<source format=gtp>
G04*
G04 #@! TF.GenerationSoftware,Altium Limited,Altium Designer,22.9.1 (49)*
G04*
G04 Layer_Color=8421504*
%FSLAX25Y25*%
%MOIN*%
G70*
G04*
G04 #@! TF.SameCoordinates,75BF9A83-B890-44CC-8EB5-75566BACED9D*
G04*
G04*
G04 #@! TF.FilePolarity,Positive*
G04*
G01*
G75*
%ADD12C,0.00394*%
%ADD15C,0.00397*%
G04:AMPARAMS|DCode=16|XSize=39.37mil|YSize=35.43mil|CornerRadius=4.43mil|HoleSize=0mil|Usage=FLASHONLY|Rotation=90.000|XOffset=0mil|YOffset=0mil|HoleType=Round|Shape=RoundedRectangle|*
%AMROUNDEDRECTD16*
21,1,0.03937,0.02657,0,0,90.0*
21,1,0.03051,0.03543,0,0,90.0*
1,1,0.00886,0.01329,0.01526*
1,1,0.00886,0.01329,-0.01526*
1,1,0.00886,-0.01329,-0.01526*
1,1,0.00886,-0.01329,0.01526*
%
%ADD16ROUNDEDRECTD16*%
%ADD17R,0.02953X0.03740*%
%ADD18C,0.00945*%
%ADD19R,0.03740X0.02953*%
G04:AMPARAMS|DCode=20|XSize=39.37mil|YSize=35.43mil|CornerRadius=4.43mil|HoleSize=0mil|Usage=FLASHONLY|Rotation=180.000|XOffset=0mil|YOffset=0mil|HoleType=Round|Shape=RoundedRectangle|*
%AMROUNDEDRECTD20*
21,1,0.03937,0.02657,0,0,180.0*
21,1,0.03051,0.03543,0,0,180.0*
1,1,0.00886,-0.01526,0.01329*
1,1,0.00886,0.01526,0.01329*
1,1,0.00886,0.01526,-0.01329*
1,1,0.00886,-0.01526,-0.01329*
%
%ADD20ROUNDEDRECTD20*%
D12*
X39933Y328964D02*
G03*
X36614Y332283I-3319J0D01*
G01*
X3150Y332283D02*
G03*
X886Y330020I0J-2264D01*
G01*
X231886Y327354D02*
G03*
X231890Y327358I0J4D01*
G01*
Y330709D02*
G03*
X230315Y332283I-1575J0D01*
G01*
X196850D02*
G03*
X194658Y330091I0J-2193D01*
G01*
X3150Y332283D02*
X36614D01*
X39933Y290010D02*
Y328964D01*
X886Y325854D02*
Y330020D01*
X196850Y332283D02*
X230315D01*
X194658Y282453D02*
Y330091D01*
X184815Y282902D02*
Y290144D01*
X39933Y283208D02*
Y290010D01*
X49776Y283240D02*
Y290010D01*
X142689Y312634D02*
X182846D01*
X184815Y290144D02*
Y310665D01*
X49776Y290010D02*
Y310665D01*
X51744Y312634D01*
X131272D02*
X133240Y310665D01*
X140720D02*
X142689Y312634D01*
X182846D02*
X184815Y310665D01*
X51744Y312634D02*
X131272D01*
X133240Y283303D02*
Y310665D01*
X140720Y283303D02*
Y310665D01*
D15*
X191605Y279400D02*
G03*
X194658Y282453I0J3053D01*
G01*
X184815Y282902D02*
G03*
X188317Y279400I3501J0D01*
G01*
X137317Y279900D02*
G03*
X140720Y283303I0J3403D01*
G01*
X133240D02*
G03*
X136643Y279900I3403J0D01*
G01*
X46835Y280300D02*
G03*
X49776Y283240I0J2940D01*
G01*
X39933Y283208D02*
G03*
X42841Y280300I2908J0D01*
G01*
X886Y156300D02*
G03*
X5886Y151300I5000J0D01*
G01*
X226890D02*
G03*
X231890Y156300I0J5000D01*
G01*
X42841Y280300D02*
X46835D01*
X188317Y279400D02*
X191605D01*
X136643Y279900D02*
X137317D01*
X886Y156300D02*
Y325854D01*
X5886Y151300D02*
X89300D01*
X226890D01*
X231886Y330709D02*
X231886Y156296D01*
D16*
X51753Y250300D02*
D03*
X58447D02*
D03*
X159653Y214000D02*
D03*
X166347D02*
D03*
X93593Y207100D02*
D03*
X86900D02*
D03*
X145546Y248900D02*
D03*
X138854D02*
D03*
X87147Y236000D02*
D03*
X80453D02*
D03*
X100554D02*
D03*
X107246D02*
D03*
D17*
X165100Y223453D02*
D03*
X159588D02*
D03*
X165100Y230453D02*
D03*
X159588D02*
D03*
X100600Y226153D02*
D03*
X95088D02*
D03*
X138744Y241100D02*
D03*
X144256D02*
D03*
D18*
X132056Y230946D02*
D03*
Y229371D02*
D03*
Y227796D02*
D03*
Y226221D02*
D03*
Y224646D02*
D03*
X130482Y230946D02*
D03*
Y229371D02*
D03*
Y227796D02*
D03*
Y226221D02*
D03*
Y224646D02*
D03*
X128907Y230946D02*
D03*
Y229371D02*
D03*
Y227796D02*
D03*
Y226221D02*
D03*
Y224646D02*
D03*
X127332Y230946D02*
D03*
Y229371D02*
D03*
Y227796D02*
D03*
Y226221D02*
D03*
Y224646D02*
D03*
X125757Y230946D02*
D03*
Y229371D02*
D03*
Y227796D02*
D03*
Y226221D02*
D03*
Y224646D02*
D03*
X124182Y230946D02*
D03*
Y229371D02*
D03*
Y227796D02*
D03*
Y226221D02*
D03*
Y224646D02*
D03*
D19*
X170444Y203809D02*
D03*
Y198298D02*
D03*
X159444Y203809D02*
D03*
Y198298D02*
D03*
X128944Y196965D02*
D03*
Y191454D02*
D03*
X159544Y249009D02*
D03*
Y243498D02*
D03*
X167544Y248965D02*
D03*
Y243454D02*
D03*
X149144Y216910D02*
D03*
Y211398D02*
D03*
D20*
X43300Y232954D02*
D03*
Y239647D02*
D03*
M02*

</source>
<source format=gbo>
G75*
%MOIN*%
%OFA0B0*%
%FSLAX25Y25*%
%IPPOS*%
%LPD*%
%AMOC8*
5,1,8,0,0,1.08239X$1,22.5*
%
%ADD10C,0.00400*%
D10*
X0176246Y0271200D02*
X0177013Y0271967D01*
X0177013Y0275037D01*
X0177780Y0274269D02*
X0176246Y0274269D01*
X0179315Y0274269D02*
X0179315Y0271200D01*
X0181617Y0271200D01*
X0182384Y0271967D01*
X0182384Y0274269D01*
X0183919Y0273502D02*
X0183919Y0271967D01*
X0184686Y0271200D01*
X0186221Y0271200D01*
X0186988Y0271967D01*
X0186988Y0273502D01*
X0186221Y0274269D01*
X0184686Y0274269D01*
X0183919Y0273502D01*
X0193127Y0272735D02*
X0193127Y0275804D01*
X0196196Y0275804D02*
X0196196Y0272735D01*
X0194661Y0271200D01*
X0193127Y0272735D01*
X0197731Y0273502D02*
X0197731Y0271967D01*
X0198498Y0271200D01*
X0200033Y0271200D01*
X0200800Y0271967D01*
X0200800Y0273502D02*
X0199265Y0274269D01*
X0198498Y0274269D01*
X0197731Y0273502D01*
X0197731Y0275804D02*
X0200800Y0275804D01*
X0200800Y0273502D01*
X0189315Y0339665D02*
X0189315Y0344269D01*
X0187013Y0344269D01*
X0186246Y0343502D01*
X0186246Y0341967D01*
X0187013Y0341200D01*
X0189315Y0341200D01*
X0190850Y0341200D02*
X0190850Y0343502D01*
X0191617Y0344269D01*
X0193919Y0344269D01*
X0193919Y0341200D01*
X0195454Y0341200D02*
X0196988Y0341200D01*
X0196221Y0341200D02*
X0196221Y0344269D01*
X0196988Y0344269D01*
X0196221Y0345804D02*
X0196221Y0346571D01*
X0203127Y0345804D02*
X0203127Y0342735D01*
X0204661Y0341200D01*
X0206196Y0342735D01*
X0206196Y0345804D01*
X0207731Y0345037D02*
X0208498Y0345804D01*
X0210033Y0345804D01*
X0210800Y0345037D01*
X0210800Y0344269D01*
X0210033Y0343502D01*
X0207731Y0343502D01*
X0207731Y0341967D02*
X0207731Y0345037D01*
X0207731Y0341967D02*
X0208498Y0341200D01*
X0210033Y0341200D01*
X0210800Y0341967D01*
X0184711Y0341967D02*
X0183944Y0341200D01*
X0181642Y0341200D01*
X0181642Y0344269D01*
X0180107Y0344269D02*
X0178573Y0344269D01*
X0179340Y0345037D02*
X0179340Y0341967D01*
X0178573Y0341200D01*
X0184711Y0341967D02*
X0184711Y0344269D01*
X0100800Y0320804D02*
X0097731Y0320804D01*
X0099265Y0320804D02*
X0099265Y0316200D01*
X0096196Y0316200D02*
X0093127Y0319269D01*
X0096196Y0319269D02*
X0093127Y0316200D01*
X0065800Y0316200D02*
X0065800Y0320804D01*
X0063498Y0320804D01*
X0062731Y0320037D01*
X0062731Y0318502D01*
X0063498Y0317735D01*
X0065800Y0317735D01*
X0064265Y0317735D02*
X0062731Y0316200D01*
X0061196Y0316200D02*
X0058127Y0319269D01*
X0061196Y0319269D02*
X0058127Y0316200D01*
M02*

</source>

---

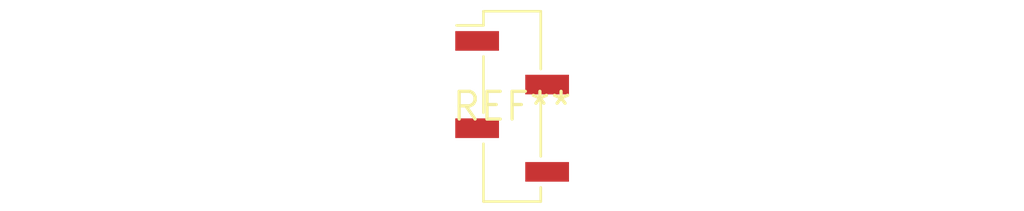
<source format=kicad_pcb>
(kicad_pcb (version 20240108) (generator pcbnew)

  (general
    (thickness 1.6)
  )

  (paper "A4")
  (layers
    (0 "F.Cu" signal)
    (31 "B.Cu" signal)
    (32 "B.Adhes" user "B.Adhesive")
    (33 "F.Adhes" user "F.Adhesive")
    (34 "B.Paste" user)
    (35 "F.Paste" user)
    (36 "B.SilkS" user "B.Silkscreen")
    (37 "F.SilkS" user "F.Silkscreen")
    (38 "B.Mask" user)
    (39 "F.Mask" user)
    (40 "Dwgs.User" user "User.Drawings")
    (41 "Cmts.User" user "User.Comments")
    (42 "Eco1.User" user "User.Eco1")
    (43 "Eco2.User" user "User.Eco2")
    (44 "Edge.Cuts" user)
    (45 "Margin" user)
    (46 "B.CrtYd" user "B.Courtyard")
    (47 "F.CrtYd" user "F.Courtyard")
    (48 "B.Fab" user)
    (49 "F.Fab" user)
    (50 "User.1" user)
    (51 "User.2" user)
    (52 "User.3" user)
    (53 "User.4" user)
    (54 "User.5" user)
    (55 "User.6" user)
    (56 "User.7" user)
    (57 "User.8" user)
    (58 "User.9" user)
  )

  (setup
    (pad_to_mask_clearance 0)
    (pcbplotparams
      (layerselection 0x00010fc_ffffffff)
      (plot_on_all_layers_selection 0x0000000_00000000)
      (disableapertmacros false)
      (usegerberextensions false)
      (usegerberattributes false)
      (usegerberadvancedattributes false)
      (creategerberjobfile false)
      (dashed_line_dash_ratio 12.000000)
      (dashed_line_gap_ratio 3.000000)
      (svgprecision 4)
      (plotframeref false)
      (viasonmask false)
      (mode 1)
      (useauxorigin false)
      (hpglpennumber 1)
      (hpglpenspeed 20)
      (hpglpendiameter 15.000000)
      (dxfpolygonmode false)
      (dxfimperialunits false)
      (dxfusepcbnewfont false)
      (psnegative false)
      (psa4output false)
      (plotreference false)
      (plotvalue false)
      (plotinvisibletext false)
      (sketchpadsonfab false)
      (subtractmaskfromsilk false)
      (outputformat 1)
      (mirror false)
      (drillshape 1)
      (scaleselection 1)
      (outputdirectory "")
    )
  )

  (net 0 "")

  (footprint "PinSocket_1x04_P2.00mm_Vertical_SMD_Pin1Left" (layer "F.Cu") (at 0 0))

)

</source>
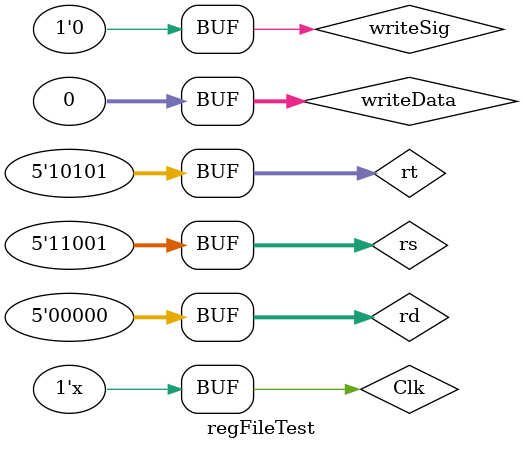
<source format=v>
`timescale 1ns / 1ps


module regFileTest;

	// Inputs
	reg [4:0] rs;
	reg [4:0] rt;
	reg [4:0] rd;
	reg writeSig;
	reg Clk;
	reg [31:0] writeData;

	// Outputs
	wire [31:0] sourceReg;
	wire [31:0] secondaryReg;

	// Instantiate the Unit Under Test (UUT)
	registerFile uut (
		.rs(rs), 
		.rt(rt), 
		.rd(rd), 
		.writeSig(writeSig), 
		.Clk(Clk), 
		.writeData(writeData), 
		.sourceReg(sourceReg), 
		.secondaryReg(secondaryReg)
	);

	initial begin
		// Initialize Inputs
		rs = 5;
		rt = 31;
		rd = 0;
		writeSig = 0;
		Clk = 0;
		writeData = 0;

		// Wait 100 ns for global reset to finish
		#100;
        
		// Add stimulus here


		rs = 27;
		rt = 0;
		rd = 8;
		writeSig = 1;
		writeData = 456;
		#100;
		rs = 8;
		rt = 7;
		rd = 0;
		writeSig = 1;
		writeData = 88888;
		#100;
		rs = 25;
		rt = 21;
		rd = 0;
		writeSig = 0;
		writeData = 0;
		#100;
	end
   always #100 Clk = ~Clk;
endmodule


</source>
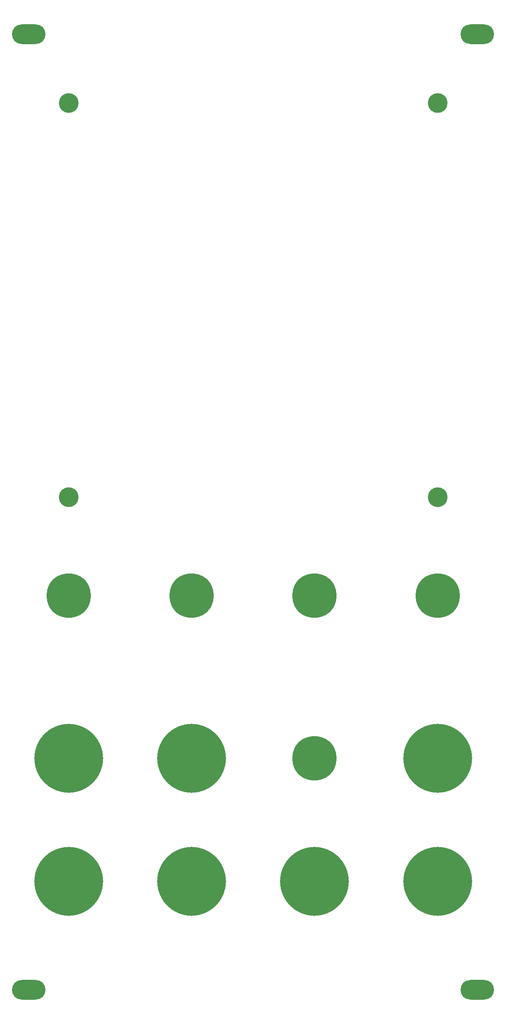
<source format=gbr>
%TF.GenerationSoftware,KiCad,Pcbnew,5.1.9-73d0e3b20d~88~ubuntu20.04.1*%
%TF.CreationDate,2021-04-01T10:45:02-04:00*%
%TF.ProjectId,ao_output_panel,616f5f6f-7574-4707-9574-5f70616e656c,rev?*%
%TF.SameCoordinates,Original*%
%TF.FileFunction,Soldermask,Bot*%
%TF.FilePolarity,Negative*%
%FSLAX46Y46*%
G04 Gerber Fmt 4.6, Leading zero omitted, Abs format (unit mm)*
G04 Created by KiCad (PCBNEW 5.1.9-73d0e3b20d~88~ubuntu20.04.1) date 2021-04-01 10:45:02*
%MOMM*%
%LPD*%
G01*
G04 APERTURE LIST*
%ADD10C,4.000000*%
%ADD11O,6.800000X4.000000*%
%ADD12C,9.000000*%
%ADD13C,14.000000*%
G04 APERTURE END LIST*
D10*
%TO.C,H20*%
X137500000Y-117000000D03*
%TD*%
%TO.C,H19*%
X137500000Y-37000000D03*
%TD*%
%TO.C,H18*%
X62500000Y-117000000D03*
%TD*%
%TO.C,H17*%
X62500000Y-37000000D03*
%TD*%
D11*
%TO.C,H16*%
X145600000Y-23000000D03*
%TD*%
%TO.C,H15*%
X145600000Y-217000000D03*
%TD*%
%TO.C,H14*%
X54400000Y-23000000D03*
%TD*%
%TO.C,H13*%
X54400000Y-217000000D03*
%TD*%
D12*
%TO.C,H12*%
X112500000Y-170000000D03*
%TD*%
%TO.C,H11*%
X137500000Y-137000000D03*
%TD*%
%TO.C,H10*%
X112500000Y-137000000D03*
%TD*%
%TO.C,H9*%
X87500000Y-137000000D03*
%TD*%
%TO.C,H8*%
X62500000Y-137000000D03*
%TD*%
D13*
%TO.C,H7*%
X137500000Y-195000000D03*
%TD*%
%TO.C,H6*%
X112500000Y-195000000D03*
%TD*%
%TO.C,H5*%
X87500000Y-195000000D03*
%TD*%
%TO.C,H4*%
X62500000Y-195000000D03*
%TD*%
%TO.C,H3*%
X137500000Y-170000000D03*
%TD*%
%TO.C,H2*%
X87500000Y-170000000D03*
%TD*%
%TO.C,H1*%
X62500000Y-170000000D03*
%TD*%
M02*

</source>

**Task prompt:** Please reproduce, exactly as they appear above, the lines from the line containing "G04 #@! TF.GenerationSoftware,Altium" up to and including the line containing "X51744Y312634D02*".

**Result:**
G04 #@! TF.GenerationSoftware,Altium Limited,Altium Designer,22.9.1 (49)*
G04*
G04 Layer_Color=8421504*
%FSLAX25Y25*%
%MOIN*%
G70*
G04*
G04 #@! TF.SameCoordinates,75BF9A83-B890-44CC-8EB5-75566BACED9D*
G04*
G04*
G04 #@! TF.FilePolarity,Positive*
G04*
G01*
G75*
%ADD12C,0.00394*%
%ADD15C,0.00397*%
G04:AMPARAMS|DCode=16|XSize=39.37mil|YSize=35.43mil|CornerRadius=4.43mil|HoleSize=0mil|Usage=FLASHONLY|Rotation=90.000|XOffset=0mil|YOffset=0mil|HoleType=Round|Shape=RoundedRectangle|*
%AMROUNDEDRECTD16*
21,1,0.03937,0.02657,0,0,90.0*
21,1,0.03051,0.03543,0,0,90.0*
1,1,0.00886,0.01329,0.01526*
1,1,0.00886,0.01329,-0.01526*
1,1,0.00886,-0.01329,-0.01526*
1,1,0.00886,-0.01329,0.01526*
%
%ADD16ROUNDEDRECTD16*%
%ADD17R,0.02953X0.03740*%
%ADD18C,0.00945*%
%ADD19R,0.03740X0.02953*%
G04:AMPARAMS|DCode=20|XSize=39.37mil|YSize=35.43mil|CornerRadius=4.43mil|HoleSize=0mil|Usage=FLASHONLY|Rotation=180.000|XOffset=0mil|YOffset=0mil|HoleType=Round|Shape=RoundedRectangle|*
%AMROUNDEDRECTD20*
21,1,0.03937,0.02657,0,0,180.0*
21,1,0.03051,0.03543,0,0,180.0*
1,1,0.00886,-0.01526,0.01329*
1,1,0.00886,0.01526,0.01329*
1,1,0.00886,0.01526,-0.01329*
1,1,0.00886,-0.01526,-0.01329*
%
%ADD20ROUNDEDRECTD20*%
D12*
X39933Y328964D02*
G03*
X36614Y332283I-3319J0D01*
G01*
X3150Y332283D02*
G03*
X886Y330020I0J-2264D01*
G01*
X231886Y327354D02*
G03*
X231890Y327358I0J4D01*
G01*
Y330709D02*
G03*
X230315Y332283I-1575J0D01*
G01*
X196850D02*
G03*
X194658Y330091I0J-2193D01*
G01*
X3150Y332283D02*
X36614D01*
X39933Y290010D02*
Y328964D01*
X886Y325854D02*
Y330020D01*
X196850Y332283D02*
X230315D01*
X194658Y282453D02*
Y330091D01*
X184815Y282902D02*
Y290144D01*
X39933Y283208D02*
Y290010D01*
X49776Y283240D02*
Y290010D01*
X142689Y312634D02*
X182846D01*
X184815Y290144D02*
Y310665D01*
X49776Y290010D02*
Y310665D01*
X51744Y312634D01*
X131272D02*
X133240Y310665D01*
X140720D02*
X142689Y312634D01*
X182846D02*
X184815Y310665D01*
X51744Y312634D02*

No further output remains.